— Texte source —
Claude Denjean – Université de Perpignan Via Domitia (UMR 5136, Framespa)
Claire Soussen – Université du Littoral-Côte-d’Opale (UR 4030, HLLI)
Le roi et ses juifs dans les monarchies occidentales (péninsule Ibérique, France, Angleterre
L’article examine l’évolution de la place des juifs dans la durée au sein des monarchies féodales et prémodernes, à travers quelques cas emblématiques. L’opinion commune ignore souvent l’existence des juifs dans le monde féodal avant la législation sur les « usuriers » et leur expulsion à partir de la fin du XIIe siècle ; or les juifs y sont présents. Nous partons donc du Midi des cartulaires, de la Narbonne des « rois des juifs », à la recherche des juifs de ce monde féodal et de leur « invention » qui suivit l’expansion notariale et l’arrivée de l’État capétien après la Croisade. L’Angleterre et la péninsule Ibérique font elles aussi l’objet d’un examen.

— Matériel fourni —

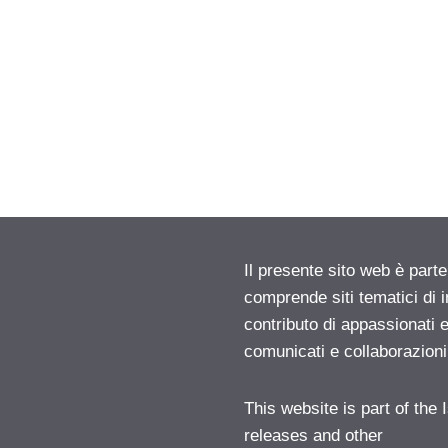
Il presente sito web è parte
comprende siti tematici di
contributo di appassionati e
comunicati e collaborazion
This website is part of the
releases and other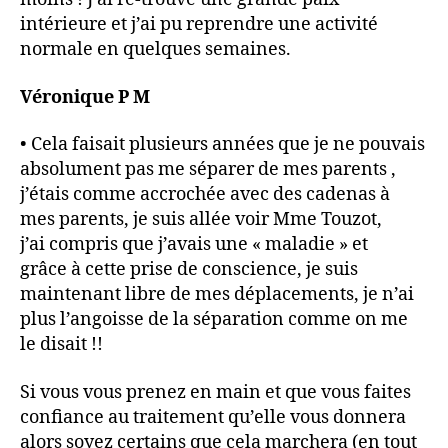
intérieure et j’ai pu reprendre une activité
normale en quelques semaines.
Véronique P M
• Cela faisait plusieurs années que je ne pouvais
absolument pas me séparer de mes parents ,
j’étais comme accrochée avec des cadenas à
mes parents, je suis allée voir Mme Touzot,
j’ai compris que j’avais une « maladie » et
grâce à cette prise de conscience, je suis
maintenant libre de mes déplacements, je n’ai
plus l’angoisse de la séparation comme on me
le disait !!
Si vous vous prenez en main et que vous faites
confiance au traitement qu’elle vous donnera
alors soyez certains que cela marchera (en tout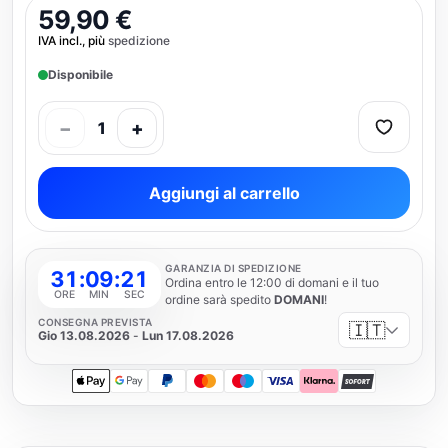
59,90 €
IVA incl., più
spedizione
Disponibile
−
+
1
Aggiungi al carrello
GARANZIA DI SPEDIZIONE
31
:
09
:
21
Ordina entro le 12:00 di domani e il tuo
ORE
MIN
SEC
ordine sarà spedito
DOMANI
!
CONSEGNA PREVISTA
🇮🇹
Gio 13.08.2026
-
Lun 17.08.2026
Apple Pay
Google Pay
PayPal
Mastercard
Maestro
Visa
Klarna
SOFORT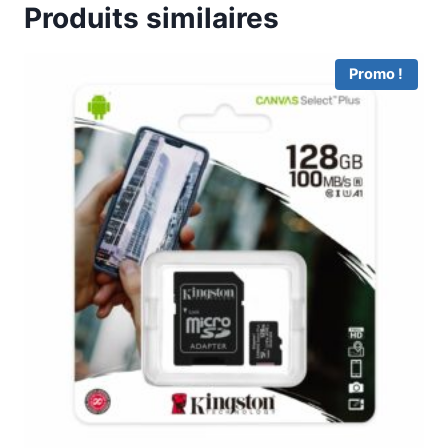
Produits similaires
Promo !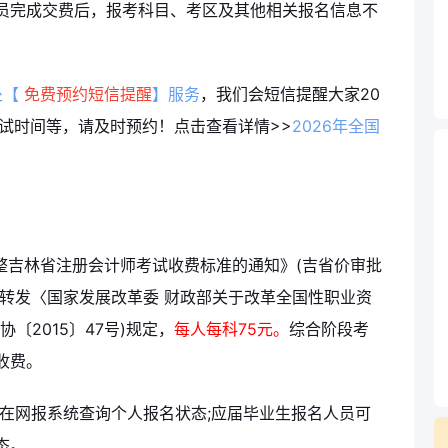
员完成交费后，报考科目、考区及其他相关报名信息不
处【
免费预约短信提醒
】服务
，我们会短信提醒大家20
考试时间等，请及时预约！
点击查看详情>>
2026年全国
整吉林省注册会计师考试收费标准的通知》(吉省价审批
关于转发〈国家发展改革委 财政部关于改革全国性职业资
〔2015〕47号)规定，
每人每科75元。
综合阶段考
收费。
可在网报系统查询个人报名状态;应届毕业生报名人员可
态。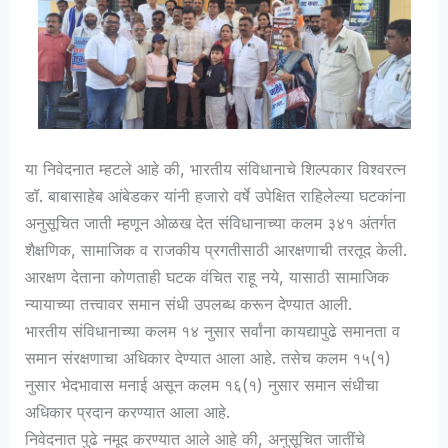
या निवेदनात म्हटले आहे की, भारतीय संविधानाचे शिल्पकार विश्वरत्न
डॉ. बाबासाहेब आंबेडकर यांनी हजारो वर्षे उपेक्षित राहिलेल्या घटकांना
अनुसूचित जाती म्हणून ओळख देत संविधानाच्या कलम ३४१ अंतर्गत
शैक्षणिक, सामाजिक व राजकीय प्रगतीसाठी आरक्षणाची तरतूद केली.
आरक्षण देताना कोणताही घटक वंचित राहू नये, यासाठी सामाजिक
न्यायाच्या तत्त्वावर समान संधी उपलब्ध करून देण्यात आली.
भारतीय संविधानाच्या कलम १४ नुसार सर्वांना कायद्यापुढे समानता व
समान संरक्षणाचा अधिकार देण्यात आला आहे. तसेच कलम १५(१)
नुसार भेदभावास मनाई असून कलम १६(१) नुसार समान संधीचा
अधिकार प्रदान करण्यात आला आहे.
निवेदनात पुढे नमूद करण्यात आले आहे की, अनुसूचित जातींचे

— Consigne —
Recopiez intégralement le texte source sur le roi et ses juifs dans les monarchies occidentales, sans en modifier un seul mot ni un seul signe.

— Résultat —
Claude Denjean – Université de Perpignan Via Domitia (UMR 5136, Framespa)
Claire Soussen – Université du Littoral-Côte-d’Opale (UR 4030, HLLI)
Le roi et ses juifs dans les monarchies occidentales (péninsule Ibérique, France, Angleterre
L’article examine l’évolution de la place des juifs dans la durée au sein des monarchies féodales et prémodernes, à travers quelques cas emblématiques. L’opinion commune ignore souvent l’existence des juifs dans le monde féodal avant la législation sur les « usuriers » et leur expulsion à partir de la fin du XIIe siècle ; or les juifs y sont présents. Nous partons donc du Midi des cartulaires, de la Narbonne des « rois des juifs », à la recherche des juifs de ce monde féodal et de leur « invention » qui suivit l’expansion notariale et l’arrivée de l’État capétien après la Croisade. L’Angleterre et la péninsule Ibérique font elles aussi l’objet d’un examen.